The JGroups backend can be configured with static master or slave roles, or can be setup to perform an auto-election of the master. This mode is particularly useful to have the system automatically pick a new master in case of failure, but during a reelection process some indexing operations might be lost. For this reason this mode is not suited for use cases requiring strong consistency guarantees. When configured to perform an automatic election, the master node is defined as an hash on the index name: the role is therefore possibly different for each index or shard.

2.3. Reader strategy

When executing a query, Hibernate Search interacts with the Apache Lucene indexes through a reader strategy. Choosing a reader strategy will depend on the profile of the application (frequent updates, read mostly, asynchronous index update etc). See also Section 3.5, “Reader strategy configuration”

2.3.1. shared

With this strategy, Hibernate Search will share the same IndexReader, for a given Lucene index, across multiple queries and threads provided that the IndexReader is still up-to-date. If the IndexReader is not up-to-date, a new one is opened and provided. Each IndexReader is made of several SegmentReaders. This strategy only reopens segments that have been modified or created after last opening and shares the already loaded segments from the previous instance. This approach is quite efficient and guarantees that each query is run on the most recent index snapshot; the drawback is that for every query the strategy will have to verify if the IndexReader is still fresh, and if not perform a refresh; such a refresh is typically a cheap operation but if you have a significant amount of writes and queries happening concurrently then one of the other strategies might be preferred. This strategy is the default.

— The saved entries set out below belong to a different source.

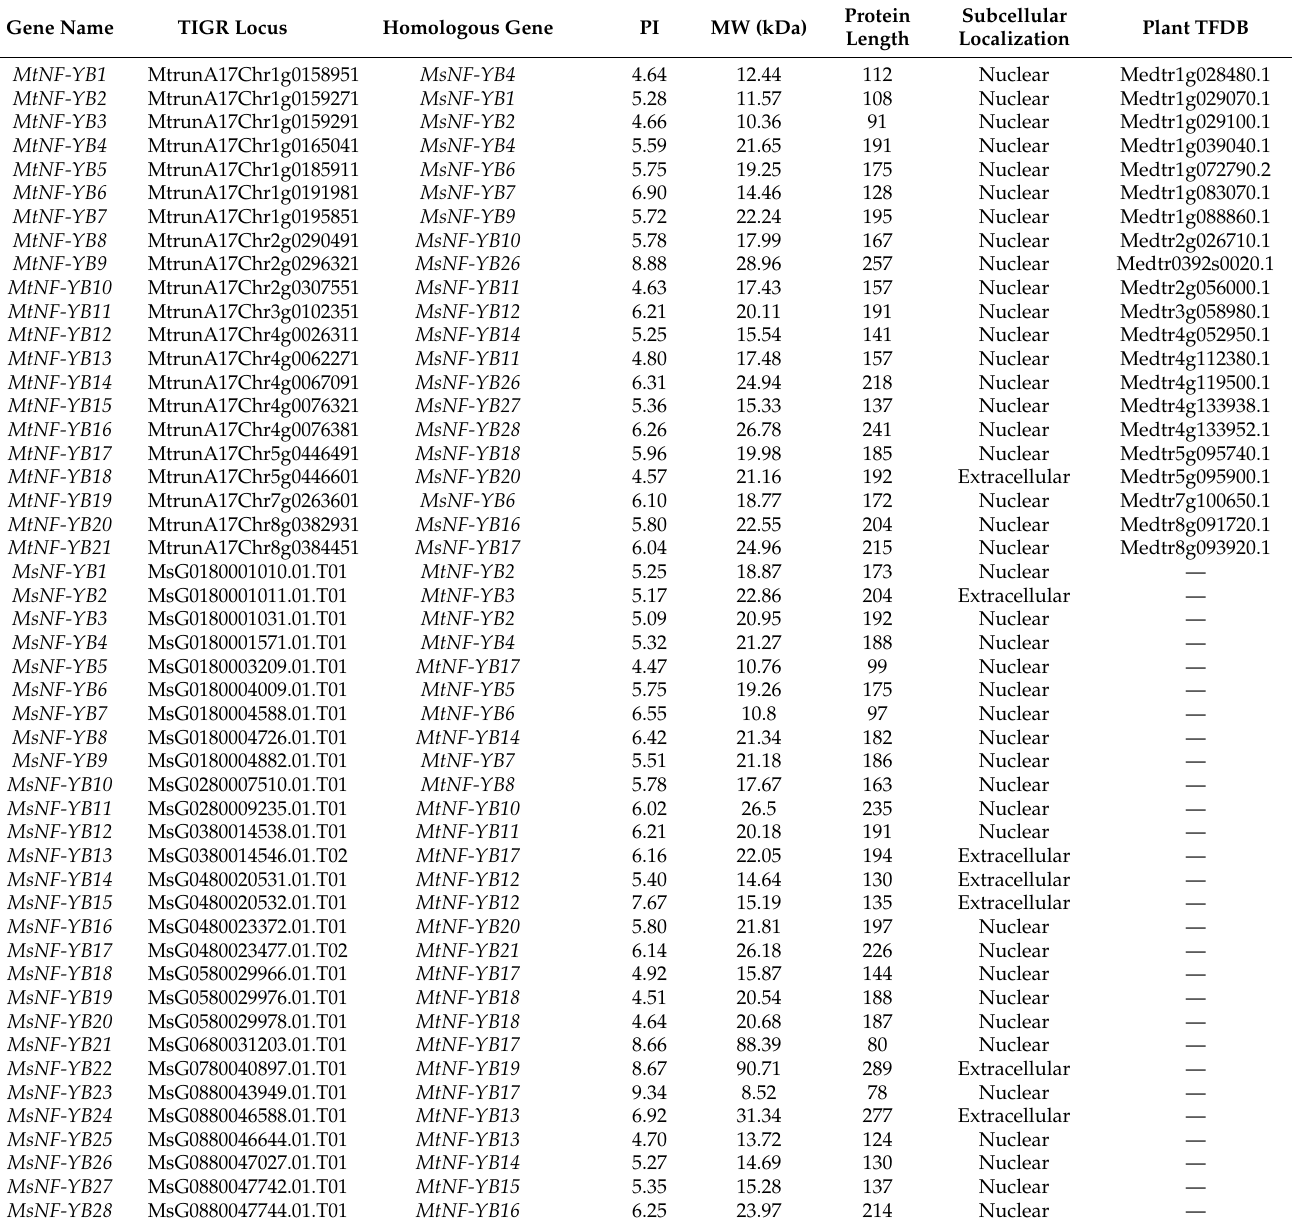
Table 1. Properties of the predicted NF-YB genes in M. truncatula and M. sativa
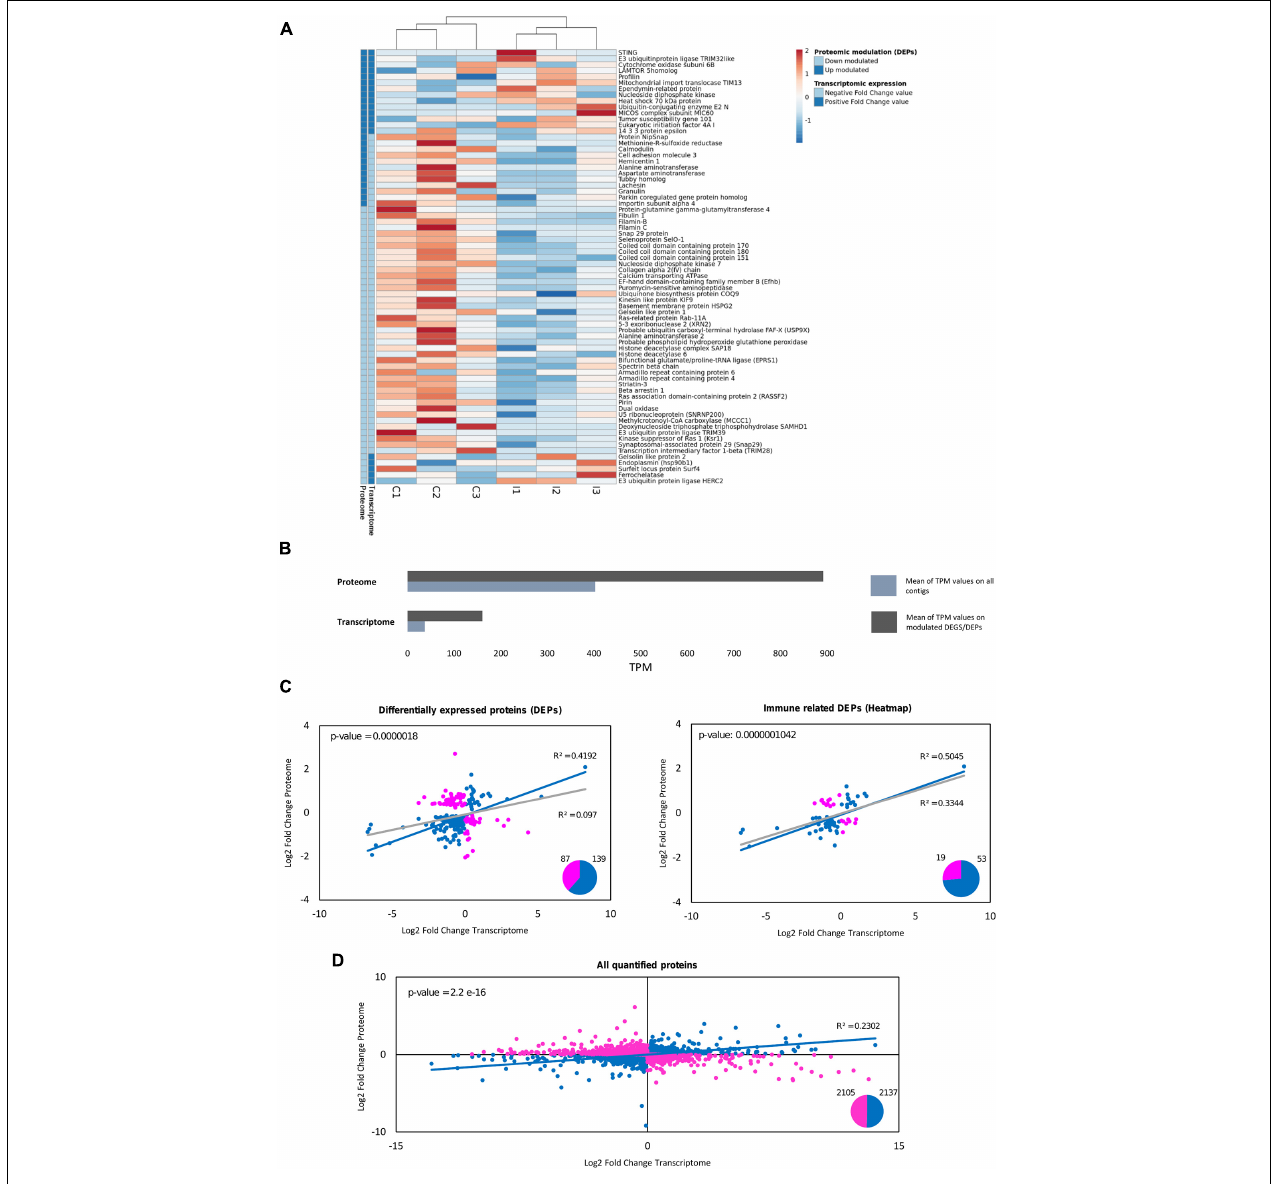
FIGURE 6 | Comparative analysis between proteomic quantification and transcriptomic expression for the differentially expressed proteins (DEPs). (A) For the immune-related DEPs, the mRNA expression of their equivalent contigs was retrieved from a previous transcriptomic study in gills against the same bath infection, which was also used as a database for proteomic identification (Saco et al., 2020). The heatmap shows the expression in TPMs (transcripts per million) for these immune DEPs in each individual sample used for the transcriptomic analysis (three biological replicates for each group: control and infected). The legend in the heatmap indicates for every protein if their fold change values (both in the proteome and in the transcriptome) are positive (dark blue) or negative (light blue). (B) Average TPM values are represented for the whole transcriptome and for the differentially expressed contigs, as well as for the equivalent contigs to the proteins quantified in the proteome and the DEPs. How the proteins detected in the proteome correspond to contigs with higher average expression than the overall transcriptome (it is more possible to identify in proteomics a term with high transcriptomic expression than one with low expression) can be seen. (C) Correlation analysis between the log 2 -fold change values of the proteomic quantification and the transcriptomic expression of the DEPs. From the total number of 226 DEPs, 87 were discordant gene-protein pairs, indicated in pink (different trend between both approaches), and 139 (61%) were concordant gene-protein pairs, indicated in blue (same expression trend between both approaches). The R-squared value when considering all the DEPs (gray line) and when considering the concordant gene-protein pairs (blue line) are represented, as well as the p -value of the fold change value correlation for the concordant gene-protein pairs. The same correlation analysis was performed considering only the immune-related DEPs, the same ones that were used in (A) . How the correlation increases with certain types of modulated genes (immune functions) can be seen, while it is highly decreased in other functions (cytoskeletal-related DEPs, with R 2 = 0.0641; data not shown). (D) Correlation analysis between the log 2 -fold change values of the proteomic quantification and the transcriptomic expression for all the quantified proteins in the proteome. The regression analysis considering the whole proteome was not significant. From the total number of 4,242 quantified proteins, 2,105 were discordant gene-protein pairs (pink), while 2,137 were concordant gene-protein pairs (blue). All the concordant gene-protein pairs (blue dots) were used for the represented regression (blue line), and the R 2 and p -value are indicated for this analysis with concordant terms.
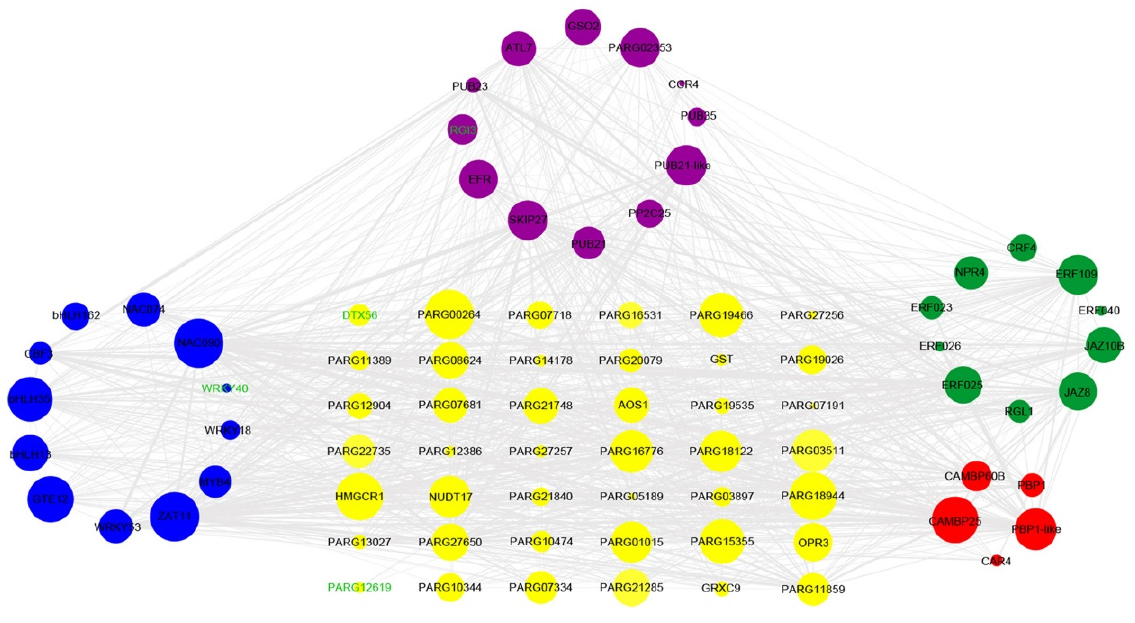
Figure 4. The co-expression network of hub genes in the magenta module. Red nodes refer to Ca 2+ -related genes; green nodes refer to genes involved in hormone signaling; purple nodes refer to genes involved in post-translational modification; blue nodes refer to TFs. Black words indicate up-regulated genes; green words indicate down-regulated genes. The size of the nodes is based on intra-modular connectivity (kME). The width of the edges is based on weight.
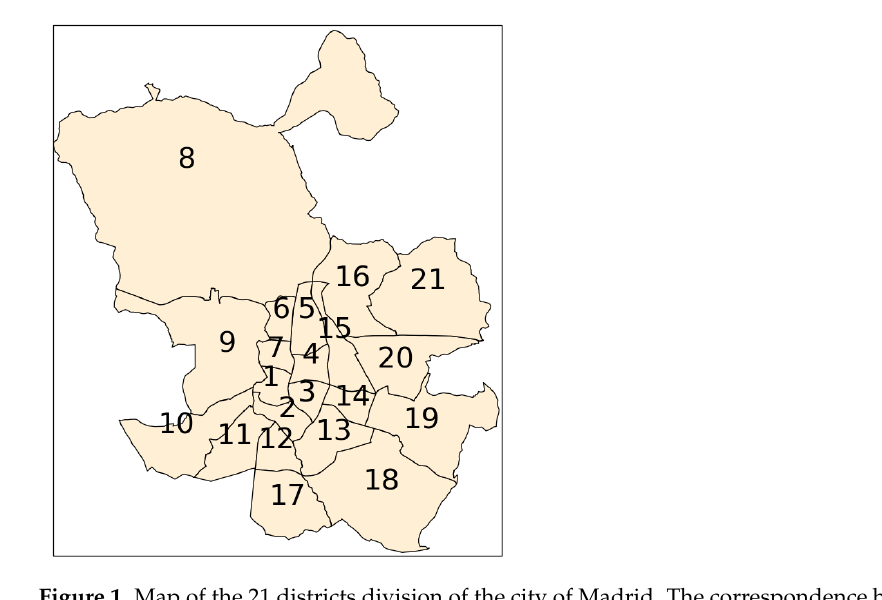
Figure 1. Map of the 21 districts* division of the city of Madrid. * The correspondence between the Id number and the name of the district can be found in Table 1. Table 1. Total population, elderly population, percentage of elderly population over total popula- tion, percentage of elderly women over elderly population, net migration, per district, Madrid. * Migration growth in 2020. Rates per 1000 inhabitants. Source: Madrid City Council, 2020 and 2022.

The name of this strategy is shared.

2.3.2. not-shared

Every time a query is executed, a Lucene IndexReader is opened. This strategy is not efficient since opening and warming up an IndexReader can be a relatively expensive operation, but is very simple code. Use it as an example implementation if you’re interested to learn about Hibernate Search internals or want to extend it.

The name of this strategy is not-shared.

2.3.3. async

This implementation keeps an IndexReader open and ready to be used by all queries, while a background thread periodically verifies if there is need to open a fresh one, replaces the active one and disposes the outdated one. The frequency of checks - and refreshing - of this background thread is configurable, but defaults to 5000 milliseconds. The drawback of this design is that queries are effectively run on an index snapshot which might be approximately 5 seconds out of date (assuming the refresh period is not reconfigured); the benefit is that if your application writes frequently to the index, the query performance will be more consistent.

The name of this strategy is async.

2.3.4. Custom

You can write your own reader strategy that suits your application needs by implementing org.hibernate.search.reader.ReaderProvider. The implementation must be thread safe.